Metropolitan Board declares water supply alert; asks local water agencies to adopt & enforce water-saving ordinances & restrictions
Posted by: Aqua Blog Maven on June 11, 2008 at 7:38 amFrom the New York Times:
The Metropolitan Water District of Southern California issued a water alert on Tuesday, asking communities to modernize and toughen their water conservation rules. The district, the wholesale supplier of water to urban centers in six counties in Southern California, warned that mandatory rations could go into effect throughout the district next summer if the region’s 19 million or so urban residents did not cut back on water use.
Tuesday’s alert follows the governor’s declaration of a drought last week and is the last step before water rations and fines for noncompliance, said Bob Muir, a spokesman for the water district. In 2009, the district “will assess reserve levels and supply from the Colorado River and the state,” Mr. Muir said. “If dry conditions continue, we could move to rations by next spring.”

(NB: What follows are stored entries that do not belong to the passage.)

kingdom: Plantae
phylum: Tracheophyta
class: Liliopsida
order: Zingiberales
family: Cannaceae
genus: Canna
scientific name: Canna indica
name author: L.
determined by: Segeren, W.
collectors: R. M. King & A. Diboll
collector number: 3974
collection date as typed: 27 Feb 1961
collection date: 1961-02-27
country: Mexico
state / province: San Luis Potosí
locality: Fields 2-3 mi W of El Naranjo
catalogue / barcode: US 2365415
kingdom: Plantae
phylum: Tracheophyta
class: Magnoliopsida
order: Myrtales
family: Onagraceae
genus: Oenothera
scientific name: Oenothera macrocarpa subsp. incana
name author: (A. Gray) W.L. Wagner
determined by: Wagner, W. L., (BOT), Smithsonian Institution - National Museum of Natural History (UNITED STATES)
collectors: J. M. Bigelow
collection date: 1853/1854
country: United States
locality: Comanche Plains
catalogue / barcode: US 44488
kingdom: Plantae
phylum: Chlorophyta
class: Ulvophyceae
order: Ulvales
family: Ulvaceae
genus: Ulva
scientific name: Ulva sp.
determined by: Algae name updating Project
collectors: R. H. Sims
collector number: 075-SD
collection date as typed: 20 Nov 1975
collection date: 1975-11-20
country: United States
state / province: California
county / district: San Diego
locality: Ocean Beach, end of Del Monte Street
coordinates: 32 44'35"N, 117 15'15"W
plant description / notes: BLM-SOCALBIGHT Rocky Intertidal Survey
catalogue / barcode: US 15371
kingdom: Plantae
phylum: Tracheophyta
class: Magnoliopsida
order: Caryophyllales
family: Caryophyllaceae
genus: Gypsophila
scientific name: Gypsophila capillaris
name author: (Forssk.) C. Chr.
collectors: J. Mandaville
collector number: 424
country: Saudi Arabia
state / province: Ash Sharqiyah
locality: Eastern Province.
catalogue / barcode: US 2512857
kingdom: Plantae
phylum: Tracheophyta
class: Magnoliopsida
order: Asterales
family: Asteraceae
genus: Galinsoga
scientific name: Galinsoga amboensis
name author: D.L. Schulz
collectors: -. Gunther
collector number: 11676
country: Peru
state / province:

In a normal year, California’s water reserves are at 2.2 million acre feet. Last year, the water district pulled half a million acre feet from the reserves, said Jeff Kightlinger, the district’s general manager. Mr. Kightlinger said he expected to match that amount this year if city ordinances and outreach efforts did not reduce demand. That would bring state reserves to emergency levels in the next two years, he said.
Read the full text of this article from the New York Times by clicking here.
From the Daily Breeze:
In El Segundo on Tuesday, South Bay lawmaker Ted Lieu urged residents to conserve whenever possible. Take five-minute showers, opt for a car wash rather than running the hose in the driveway at home and switch to low-flow toilets and showerheads, said Lieu, D-El Segundo.
“It’s incredibly difficult to get people to think about water conservation,” the assemblyman said. “They go home and turn on their faucets and water comes out.”
Making changes this summer could prevent the need for rationing in the future and help control rate increases a couple of years from now, he said. “I encourage all cities to pass ordinances urging residents to start conserving water,” Lieu added.
The same message came just hours later from the MWD’s governing board, which declared a water supply alert within its six-county service area. The agency is urging cities, counties, public water agencies and retailers to conserve, adopt and enforce drought ordinances, accelerate public outreach campaigns and develop new local water supplies.
MWD General Manager Jeff Kightlinger said in a statement that “the need for conservation is very real,” and that consumers “need to realize that water rationing looms should voluntary water-saving efforts not prove enough.”